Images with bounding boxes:
======

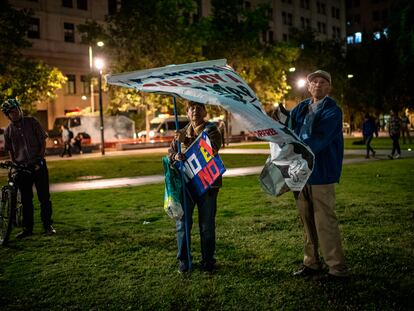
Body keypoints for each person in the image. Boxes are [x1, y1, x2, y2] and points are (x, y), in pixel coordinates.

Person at [288, 70, 349, 279]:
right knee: (307, 221)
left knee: (325, 221)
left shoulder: (333, 111)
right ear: (308, 86)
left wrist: (295, 148)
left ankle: (336, 267)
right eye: (314, 82)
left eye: (323, 82)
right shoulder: (301, 108)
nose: (318, 85)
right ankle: (311, 263)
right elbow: (288, 130)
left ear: (329, 87)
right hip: (300, 173)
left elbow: (320, 139)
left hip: (321, 172)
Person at [168, 101, 222, 273]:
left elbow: (211, 149)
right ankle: (184, 260)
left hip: (208, 185)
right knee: (183, 224)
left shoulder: (212, 129)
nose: (195, 111)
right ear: (186, 112)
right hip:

======

▶ [WORK ORDER]: Type the records out again in full, exactly, with each picture omitted.

▶ [EXERCISE RESPONSE]:
Body keypoints for each person in the image. Boxes are [x1, y1, x2, y2] and points are (x, y), in pixel coordinates.

Person at [288, 70, 349, 279]:
right knee: (307, 221)
left knee: (325, 221)
left shoulder: (333, 111)
right ear: (308, 86)
left wrist: (295, 148)
left ankle: (336, 267)
right eye: (314, 82)
left eye: (323, 82)
right shoulder: (301, 108)
nose: (318, 85)
right ankle: (311, 263)
right elbow: (288, 130)
left ear: (329, 87)
right hip: (300, 173)
left elbow: (320, 139)
left hip: (321, 172)
Person at [168, 101, 222, 273]:
left elbow: (211, 149)
right ankle: (184, 260)
left hip: (208, 185)
right knee: (183, 224)
left shoulder: (212, 129)
nose: (195, 111)
right ear: (186, 112)
right hip:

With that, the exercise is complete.